Chicago: A winter storm swept across the northern U.S. Midwest on Friday, dumping up to nine inches (23 cm) of snow on Chicago, killing at least two people and snarling hundreds of flights as it rolled east to threaten New York state and New England.
Chicago's metropolitan area was blanketed with its heaviest snowfall since at least late 2016 as the storm put an icy grip on much of Wisconsin, northern Illinois and Michigan.
A man in his 60s died of a heart attack on Friday after he shovelled show, Keith Hartenberger, spokesman for Edward Hospital in Naperville, Illinois, said in a phone interview. A 33-year-old woman also died after a multi-vehicle crash on Friday near Fenton, Michigan, located south of Flint, Fenton police said.
The snow caused dozens of crashes on icy Chicago expressways as residents of the third-biggest U.S. city struggled to get to work and to dig out from a storm system that had stretched from Montana to Michigan.
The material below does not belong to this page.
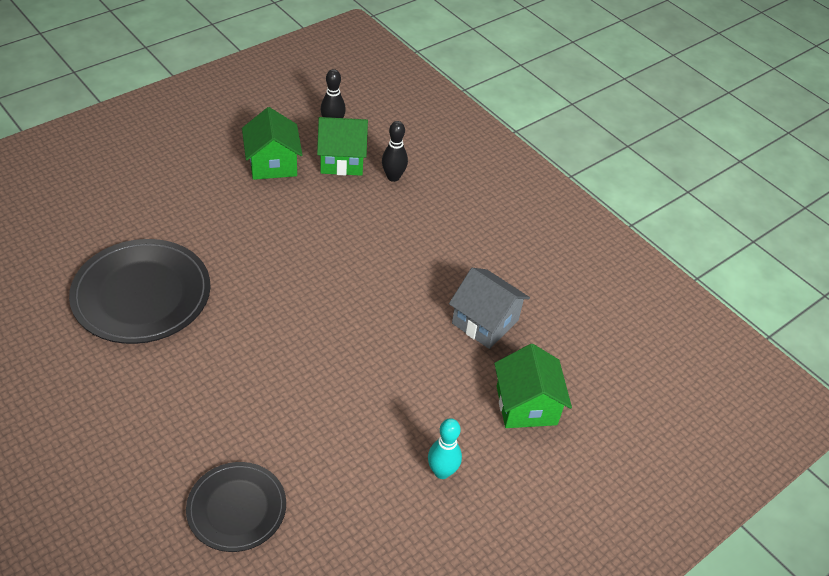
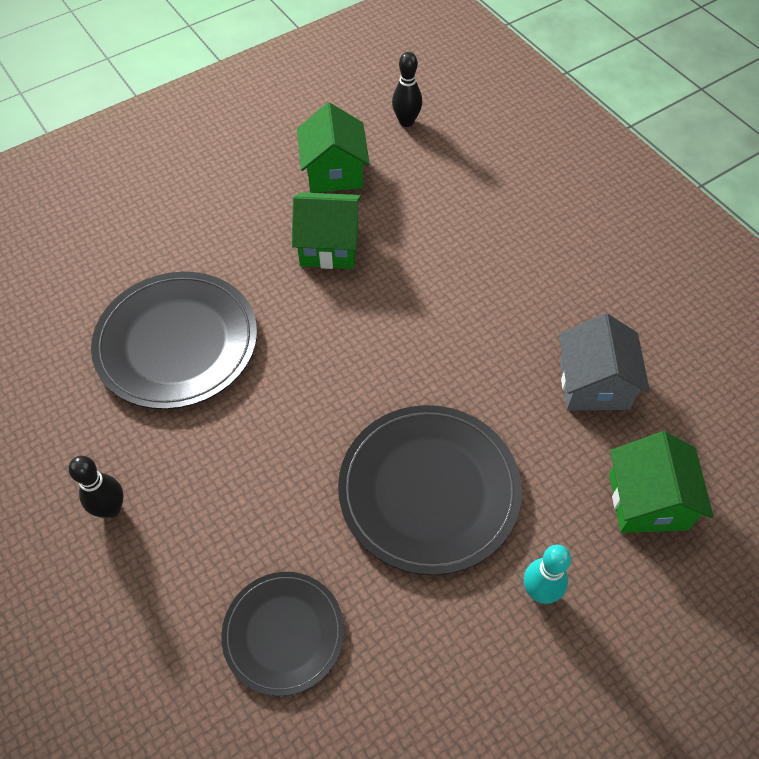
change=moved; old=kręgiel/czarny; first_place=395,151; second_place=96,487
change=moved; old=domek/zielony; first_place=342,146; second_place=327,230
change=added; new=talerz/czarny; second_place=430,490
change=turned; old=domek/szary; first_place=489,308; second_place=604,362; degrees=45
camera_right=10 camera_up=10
"I hate you, Chicago!" Ieva Urbietyte, a 25-year-old customer service representative, said while cleaning snow off her car in the Windy City. "Thankfully we don't have to do this all the time."
Weather forecasters in Detroit warned that snowfall there could surpass one inch (2.5 cm) an hour as the system headed east.
At the Argus Farm Stop in nearby Ann Arbor, Michigan, several customers arrived on skis, and store manager Laura Barch said she was eager to get into her snowshoes.
"I feel like this is going to be the one day out of the year" to use them, said Barch. "This is the first real winter we've had in several years."
Wind chill temperatures were expected to drop below 0 Fahrenheit (minus 18 C) in many areas across the upper Midwest. The central and northern Rockies also will see heavy snow, the National Weather Service said.
City officials announced school closures in Chicago, Detroit and Milwaukee.
National Weather Service meteorologist Brian Hurley said on Friday that the system was likely to drop another four or five inches (10 or 12.5 cm) of snow on the Midwest as it headed east toward New England.
The storm could dump up to a foot (30 cm) of snow in New York state as it picks up moisture off the Great Lakes, he added.
About 1,600 U.S. flights were cancelled, with about a third of flights into or out of Chicago and Detroit airports called off, according to FlightAware.com, which tracks airline traffic.
Winter weather this week killed people in accidents in the Midwest, including six in Iowa, two in Missouri and one in Montana, local media in those states reported.